L’Europe vient-elle de tuer Internet ?

Petit rappel de l’affaire

La CJUE devait statuer dans l’affaire GS Media BV où l’éditeur du très populaire site néerlandais Geenstijl.nl avait publié des liens hypertextes menant à des photographies inédites hébergées sur des plateformes comme FileFactory ou ImageShack (publiées sans le consentement de la personne concernée). Ces photos de la présentatrice Britt Dekker – nue – étaient originairement destinées à être publiées en exclusivité sur le magazine Playboy, et n’auraient donc pas dû être diffusées sur Internet.

Peu importe en réalité la nature des faits, il était surtout demandé à la CJUE de répondre à cette question : le fait de publier un lien renvoyant vers un contenu illicite est lui-même constitutif de contrefaçon ?

 

Ce que dit la décision

Si l’avocat général de la Cour avait répondu à la négative à cette question dans ses conclusions, la CJUE s’est quant à elle montré plus restrictive. En effet, elle a estimé que le placement d’un hyperlien sur un site Internet vers des œuvres protégées par le droit d’auteur et publiées sans l’autorisation de l’auteur sur un autre site Internet ne constitue pas une « communication au public » lorsque la personne qui place ce lien agit sans but lucratif et sans connaître l’illégalité de la publication de ces œuvres.

En revanche, si ces hyperliens sont fournis dans un but lucratif, la connaissance du caractère illégal de la publication sur l’autre site Internet doit être présumée.

En bref, il n’est pas interdit de placer un hyperlien sur un site internet vers une œuvre protégée sans l’autorisation de l’auteur, sauf si :

– la personne a connaissance du caractère litigieux du lien ;

– le lien est fourni à but lucratif.

Et la sanction peut-être redoutable puisque « les titulaires du droit d’auteur peuvent agir non seulement contre la publication initiale de leur œuvre sur un site Internet, mais également contre toute personne plaçant à des fins lucratives un lien hypertexte vers l’œuvre illégalement publiée sur ce site ainsi que, dans les conditions exposées (…), contre des personnes ayant placé de tels liens sans poursuivre des fins lucratives », précise la CJUE.
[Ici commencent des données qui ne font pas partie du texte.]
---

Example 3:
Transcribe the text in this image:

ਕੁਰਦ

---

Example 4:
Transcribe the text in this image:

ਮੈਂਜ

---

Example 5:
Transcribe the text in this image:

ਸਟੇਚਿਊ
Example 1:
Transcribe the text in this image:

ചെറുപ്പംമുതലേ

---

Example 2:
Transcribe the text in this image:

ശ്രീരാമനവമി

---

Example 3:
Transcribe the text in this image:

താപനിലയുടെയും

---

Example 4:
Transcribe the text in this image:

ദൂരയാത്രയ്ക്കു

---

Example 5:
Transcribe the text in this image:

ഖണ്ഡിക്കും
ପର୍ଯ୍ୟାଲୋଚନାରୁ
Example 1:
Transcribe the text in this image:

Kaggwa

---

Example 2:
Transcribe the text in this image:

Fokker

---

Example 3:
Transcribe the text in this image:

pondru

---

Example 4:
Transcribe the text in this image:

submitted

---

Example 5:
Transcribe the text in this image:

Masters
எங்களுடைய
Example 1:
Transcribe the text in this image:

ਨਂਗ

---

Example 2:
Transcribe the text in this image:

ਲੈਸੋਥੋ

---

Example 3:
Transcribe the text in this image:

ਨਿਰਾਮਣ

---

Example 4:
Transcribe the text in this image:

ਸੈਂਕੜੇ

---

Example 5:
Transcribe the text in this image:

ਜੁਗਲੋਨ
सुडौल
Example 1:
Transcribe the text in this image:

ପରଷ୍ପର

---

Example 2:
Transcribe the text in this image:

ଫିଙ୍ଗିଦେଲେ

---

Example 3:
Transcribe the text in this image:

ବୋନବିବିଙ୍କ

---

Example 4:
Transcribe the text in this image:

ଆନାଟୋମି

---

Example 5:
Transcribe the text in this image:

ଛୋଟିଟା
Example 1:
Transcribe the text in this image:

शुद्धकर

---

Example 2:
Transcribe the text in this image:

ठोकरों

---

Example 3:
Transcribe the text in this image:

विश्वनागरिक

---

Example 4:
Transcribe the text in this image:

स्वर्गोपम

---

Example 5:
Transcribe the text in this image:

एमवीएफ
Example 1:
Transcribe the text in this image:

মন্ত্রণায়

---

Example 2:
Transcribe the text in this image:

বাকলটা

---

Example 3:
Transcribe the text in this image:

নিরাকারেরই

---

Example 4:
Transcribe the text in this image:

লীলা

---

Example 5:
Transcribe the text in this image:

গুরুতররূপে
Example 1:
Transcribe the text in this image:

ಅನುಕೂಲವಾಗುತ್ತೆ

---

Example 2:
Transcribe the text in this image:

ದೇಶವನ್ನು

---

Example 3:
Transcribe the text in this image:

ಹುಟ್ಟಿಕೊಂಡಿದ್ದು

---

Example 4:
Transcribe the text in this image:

Cette décision tombe quelques jours (pur hasard ?) après l’annonce de la quasi-certitude maintenant que la Directive européenne sur le Copyright mettra à mal le statut des intermédiaires (voir projet de la Directive).

 

 

 

Ce que ne dit pas la décision

Pourtant, la CJUE semble ne pas se préoccuper des conséquences d’une telle décision. En effet, Internet entier peut se retrouver menacé et il est importer de devoir préciser les réponses à ce type de questions :

quel est le statut des moteurs de recherche ? En effet, Google indexe des millions de liens illicites et devrai donc s’inquiéter d’une telle décision. Sauf que les liens ne sont pas placés par des êtres humains mais par des « bots », qui par nature ne peuvent savoir si tel ou tel lien est illégal. Cependant, la deuxième condition, à savoir le caractère lucratif de la fourniture du lien est quant à lui forcément rempli. Comment donc Google ainsi que les autres moteurs de recherche doivent-ils se positionner ?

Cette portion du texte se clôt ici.